ST Beaujolais

History
- Name: Flying A New York (1954–); New York Getty; Beaujolais;
- Owner: Tide Water Assoc. Oil (1954–); Crest Tankers, Inc.; MARAD (1988–2006); ESCO Marine, Inc. (2006–);
- Builder: Newport News Shipbuilding and Dry Dock
- Launched: 19 May 1954
- Identification: IMO number: 5116971; Official Number: 267198;
- Fate: Sold for scrap 2006

General characteristics
- Tonnage: 17,054 GT
- Length: 628 ft (191 m) LOA
- Beam: 82.5 ft (25.1 m)
- Draft: 33.6 ft (10.2 m)
- Speed: 16 knots (30 km/h; 18 mph)

= ST Beaujolais =

ST Beaujolais was a tanker built in March 1954 by Newport News Shipbuilding and Dry Dock for Tide Water Assoc.

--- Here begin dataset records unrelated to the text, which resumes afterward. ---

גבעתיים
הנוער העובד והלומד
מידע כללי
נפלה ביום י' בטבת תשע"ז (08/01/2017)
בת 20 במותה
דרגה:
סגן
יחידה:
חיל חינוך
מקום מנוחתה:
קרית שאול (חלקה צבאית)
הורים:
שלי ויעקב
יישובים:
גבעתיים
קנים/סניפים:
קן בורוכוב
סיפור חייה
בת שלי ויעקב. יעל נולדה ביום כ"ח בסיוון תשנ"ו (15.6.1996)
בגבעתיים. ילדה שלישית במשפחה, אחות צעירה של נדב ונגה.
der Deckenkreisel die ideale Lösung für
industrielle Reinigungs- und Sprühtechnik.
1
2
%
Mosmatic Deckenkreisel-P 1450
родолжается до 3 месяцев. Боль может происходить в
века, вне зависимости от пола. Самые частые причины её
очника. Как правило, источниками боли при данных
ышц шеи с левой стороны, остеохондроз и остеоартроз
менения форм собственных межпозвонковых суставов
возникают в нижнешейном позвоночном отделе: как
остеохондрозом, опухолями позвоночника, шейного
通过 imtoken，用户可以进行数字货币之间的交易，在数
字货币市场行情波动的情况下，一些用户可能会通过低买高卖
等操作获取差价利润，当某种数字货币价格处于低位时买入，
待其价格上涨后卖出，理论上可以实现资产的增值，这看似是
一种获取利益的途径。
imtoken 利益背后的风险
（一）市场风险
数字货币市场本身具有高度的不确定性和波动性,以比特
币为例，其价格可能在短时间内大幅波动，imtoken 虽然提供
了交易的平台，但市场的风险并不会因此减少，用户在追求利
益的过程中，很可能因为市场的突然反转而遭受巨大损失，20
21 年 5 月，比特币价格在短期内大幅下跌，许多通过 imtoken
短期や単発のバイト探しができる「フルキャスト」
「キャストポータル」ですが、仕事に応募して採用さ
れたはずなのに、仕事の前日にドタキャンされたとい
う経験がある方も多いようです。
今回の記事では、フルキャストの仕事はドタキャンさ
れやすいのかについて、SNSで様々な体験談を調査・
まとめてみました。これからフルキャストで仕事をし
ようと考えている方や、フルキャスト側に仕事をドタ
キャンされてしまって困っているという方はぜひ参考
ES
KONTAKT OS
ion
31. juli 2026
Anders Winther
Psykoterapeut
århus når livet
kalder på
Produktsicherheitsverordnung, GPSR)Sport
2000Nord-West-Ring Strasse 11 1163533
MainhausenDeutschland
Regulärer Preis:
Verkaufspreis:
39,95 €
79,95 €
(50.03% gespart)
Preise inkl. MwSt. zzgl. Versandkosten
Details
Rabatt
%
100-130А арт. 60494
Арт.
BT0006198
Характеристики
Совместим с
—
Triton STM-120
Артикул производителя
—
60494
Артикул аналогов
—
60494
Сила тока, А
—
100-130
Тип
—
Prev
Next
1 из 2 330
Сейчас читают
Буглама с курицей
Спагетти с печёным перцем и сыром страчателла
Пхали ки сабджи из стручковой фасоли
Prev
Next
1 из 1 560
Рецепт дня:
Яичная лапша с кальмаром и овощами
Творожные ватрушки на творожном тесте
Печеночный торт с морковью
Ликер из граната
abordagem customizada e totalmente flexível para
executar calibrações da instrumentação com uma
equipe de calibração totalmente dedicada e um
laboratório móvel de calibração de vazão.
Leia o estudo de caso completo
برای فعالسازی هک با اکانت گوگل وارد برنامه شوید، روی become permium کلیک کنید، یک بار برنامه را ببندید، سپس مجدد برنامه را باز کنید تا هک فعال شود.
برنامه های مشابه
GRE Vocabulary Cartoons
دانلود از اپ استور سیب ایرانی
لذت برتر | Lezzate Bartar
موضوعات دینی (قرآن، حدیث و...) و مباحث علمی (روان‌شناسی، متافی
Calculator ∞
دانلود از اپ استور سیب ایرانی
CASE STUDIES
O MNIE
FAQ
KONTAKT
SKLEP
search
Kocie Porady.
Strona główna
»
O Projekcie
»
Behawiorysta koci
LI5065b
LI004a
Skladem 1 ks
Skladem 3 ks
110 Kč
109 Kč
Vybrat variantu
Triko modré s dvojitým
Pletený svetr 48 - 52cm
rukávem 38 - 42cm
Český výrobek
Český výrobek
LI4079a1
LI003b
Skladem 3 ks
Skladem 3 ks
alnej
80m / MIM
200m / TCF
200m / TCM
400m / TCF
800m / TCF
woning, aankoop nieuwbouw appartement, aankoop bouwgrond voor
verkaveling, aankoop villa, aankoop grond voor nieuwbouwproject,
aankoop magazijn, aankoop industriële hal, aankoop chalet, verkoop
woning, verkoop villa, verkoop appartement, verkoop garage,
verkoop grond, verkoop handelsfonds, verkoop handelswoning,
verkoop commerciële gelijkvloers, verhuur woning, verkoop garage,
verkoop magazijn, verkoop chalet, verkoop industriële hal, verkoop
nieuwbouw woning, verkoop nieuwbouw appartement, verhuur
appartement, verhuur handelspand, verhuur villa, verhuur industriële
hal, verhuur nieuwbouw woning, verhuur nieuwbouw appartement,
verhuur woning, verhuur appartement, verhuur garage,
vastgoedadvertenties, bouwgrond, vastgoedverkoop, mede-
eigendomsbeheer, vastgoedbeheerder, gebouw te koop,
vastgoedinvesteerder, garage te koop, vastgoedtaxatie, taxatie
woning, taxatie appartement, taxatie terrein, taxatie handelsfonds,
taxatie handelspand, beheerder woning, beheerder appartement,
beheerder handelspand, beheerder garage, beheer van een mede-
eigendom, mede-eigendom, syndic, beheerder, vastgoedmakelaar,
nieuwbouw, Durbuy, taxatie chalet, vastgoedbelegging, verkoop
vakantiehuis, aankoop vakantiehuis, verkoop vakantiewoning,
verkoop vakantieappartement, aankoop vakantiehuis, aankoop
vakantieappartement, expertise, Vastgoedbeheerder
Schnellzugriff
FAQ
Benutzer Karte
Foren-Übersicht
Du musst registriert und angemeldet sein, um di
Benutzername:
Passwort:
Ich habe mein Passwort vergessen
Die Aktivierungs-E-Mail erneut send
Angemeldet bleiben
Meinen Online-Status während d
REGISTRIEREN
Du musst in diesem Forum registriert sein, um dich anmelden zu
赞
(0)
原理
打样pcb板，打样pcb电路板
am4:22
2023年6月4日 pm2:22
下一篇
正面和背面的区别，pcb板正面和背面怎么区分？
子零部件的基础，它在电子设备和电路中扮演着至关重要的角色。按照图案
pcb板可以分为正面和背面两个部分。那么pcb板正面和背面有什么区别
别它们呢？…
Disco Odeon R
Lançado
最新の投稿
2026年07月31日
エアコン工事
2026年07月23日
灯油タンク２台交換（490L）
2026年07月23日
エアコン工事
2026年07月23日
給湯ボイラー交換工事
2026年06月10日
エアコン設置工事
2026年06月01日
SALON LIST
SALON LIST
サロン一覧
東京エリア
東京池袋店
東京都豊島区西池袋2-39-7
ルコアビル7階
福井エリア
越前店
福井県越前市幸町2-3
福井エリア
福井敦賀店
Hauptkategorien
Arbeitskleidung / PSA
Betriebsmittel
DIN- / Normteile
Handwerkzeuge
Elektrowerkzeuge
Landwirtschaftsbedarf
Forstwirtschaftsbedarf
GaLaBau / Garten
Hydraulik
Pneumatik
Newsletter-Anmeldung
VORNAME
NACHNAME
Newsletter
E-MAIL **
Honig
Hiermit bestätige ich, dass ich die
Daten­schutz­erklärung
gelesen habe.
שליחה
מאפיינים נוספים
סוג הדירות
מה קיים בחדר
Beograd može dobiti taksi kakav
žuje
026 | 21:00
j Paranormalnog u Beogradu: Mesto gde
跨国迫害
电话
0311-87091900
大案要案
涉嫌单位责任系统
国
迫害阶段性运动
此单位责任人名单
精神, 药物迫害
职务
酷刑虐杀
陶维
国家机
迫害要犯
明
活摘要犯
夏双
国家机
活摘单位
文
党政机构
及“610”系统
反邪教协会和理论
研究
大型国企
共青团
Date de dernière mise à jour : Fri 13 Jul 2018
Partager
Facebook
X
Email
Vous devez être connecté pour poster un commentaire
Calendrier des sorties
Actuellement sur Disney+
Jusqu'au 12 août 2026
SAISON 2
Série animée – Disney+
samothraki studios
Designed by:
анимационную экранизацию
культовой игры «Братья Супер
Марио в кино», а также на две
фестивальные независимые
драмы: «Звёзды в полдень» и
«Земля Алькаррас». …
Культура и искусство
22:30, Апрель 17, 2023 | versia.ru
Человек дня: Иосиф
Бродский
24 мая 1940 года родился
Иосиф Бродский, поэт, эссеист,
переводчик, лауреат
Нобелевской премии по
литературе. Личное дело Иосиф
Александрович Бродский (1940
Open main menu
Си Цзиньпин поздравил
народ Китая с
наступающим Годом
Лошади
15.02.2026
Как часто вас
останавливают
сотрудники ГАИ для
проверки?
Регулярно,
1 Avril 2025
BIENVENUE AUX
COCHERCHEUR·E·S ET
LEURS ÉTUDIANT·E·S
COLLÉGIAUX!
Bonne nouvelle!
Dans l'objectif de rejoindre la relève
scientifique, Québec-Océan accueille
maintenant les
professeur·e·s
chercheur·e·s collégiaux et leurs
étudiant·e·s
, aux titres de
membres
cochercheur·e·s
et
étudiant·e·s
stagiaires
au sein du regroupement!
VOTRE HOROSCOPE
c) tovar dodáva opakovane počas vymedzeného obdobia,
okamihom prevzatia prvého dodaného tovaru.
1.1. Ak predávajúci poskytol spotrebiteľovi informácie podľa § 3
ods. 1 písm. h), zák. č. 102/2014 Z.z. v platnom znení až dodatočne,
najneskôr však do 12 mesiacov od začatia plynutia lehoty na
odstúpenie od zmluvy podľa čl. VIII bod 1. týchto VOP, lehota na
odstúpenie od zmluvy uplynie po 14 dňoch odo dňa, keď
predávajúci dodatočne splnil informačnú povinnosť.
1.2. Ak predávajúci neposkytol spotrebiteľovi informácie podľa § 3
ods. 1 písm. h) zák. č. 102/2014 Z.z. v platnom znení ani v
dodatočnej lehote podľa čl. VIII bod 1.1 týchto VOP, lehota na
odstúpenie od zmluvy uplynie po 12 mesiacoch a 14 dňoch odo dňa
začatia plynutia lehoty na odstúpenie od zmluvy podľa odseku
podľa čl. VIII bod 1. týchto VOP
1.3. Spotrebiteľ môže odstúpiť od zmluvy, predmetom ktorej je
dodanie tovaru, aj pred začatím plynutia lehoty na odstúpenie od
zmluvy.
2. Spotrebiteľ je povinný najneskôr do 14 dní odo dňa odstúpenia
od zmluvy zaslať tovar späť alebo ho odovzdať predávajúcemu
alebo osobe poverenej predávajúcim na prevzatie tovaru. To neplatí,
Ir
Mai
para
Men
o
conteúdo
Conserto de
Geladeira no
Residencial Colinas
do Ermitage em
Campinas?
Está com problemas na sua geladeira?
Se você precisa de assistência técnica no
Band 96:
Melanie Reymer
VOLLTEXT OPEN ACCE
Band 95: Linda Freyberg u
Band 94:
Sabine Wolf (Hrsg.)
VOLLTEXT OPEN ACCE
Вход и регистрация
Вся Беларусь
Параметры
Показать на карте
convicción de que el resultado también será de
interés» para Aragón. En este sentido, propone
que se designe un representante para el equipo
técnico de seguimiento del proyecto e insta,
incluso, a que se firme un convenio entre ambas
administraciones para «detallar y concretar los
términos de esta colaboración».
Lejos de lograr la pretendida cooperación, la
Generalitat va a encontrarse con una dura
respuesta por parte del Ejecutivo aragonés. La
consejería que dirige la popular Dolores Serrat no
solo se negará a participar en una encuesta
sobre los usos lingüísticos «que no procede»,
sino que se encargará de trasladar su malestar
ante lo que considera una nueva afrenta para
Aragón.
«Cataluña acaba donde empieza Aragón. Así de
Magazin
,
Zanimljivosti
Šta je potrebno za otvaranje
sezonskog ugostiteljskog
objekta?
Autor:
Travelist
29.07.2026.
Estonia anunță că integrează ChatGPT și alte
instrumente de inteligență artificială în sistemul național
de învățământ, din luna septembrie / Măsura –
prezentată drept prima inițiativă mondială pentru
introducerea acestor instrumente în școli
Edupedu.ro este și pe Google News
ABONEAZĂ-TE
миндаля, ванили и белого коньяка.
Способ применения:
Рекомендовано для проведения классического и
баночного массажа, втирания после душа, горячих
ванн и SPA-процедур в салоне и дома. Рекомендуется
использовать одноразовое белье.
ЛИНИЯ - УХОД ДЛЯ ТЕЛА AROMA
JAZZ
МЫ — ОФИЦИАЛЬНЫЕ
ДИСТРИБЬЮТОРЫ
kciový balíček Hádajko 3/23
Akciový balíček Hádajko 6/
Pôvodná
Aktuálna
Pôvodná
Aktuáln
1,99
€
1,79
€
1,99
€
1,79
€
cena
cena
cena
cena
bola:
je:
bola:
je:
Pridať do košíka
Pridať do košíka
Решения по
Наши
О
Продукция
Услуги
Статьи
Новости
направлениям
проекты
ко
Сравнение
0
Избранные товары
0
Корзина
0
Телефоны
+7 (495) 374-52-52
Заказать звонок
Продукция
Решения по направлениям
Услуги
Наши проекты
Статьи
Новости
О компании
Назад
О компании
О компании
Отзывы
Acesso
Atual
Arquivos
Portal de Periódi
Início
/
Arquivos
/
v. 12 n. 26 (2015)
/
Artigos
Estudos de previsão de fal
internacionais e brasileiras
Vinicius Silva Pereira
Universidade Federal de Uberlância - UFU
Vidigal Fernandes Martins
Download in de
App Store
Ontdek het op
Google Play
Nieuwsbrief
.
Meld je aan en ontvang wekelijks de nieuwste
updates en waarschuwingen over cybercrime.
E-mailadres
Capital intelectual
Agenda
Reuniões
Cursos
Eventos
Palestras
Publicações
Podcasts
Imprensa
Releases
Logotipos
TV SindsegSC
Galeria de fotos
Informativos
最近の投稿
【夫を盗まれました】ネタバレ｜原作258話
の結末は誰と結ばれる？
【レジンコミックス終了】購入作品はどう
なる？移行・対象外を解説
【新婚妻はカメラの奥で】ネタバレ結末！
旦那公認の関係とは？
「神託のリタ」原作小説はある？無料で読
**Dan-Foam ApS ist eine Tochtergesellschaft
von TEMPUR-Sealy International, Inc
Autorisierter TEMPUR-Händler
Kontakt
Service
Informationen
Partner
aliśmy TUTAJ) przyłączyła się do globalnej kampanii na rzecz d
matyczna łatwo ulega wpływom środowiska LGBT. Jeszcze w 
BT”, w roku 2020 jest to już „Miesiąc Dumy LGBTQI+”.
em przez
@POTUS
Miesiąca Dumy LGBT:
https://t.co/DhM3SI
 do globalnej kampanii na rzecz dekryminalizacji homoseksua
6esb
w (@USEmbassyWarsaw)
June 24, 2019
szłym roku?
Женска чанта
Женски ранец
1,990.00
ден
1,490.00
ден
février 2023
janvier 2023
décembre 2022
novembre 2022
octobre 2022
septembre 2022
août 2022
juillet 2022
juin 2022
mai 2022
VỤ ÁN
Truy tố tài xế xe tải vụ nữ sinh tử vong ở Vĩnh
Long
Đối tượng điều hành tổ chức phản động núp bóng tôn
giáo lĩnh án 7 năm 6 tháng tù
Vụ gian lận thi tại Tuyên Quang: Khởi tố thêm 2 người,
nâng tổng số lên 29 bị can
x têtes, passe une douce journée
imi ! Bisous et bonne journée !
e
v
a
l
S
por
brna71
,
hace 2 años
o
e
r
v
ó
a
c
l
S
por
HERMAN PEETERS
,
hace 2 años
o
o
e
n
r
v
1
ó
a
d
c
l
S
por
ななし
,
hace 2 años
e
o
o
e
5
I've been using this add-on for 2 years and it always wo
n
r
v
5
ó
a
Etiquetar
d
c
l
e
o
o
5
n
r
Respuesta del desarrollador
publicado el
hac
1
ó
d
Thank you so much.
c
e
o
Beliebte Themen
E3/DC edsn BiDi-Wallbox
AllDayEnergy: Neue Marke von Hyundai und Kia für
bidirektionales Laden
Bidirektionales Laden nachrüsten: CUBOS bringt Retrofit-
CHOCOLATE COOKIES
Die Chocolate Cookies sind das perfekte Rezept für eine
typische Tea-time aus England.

Oil and christened Flying A New York. The tanker was later owned by Crest Tankers, Inc. She then entered the National Defense Reserve Fleet at Beaumont, Texas on 29 October 1987. MARAD later gained title on 4 March 1988. In June 2006 she was finally sold for scrap to ESCO Marine, Inc.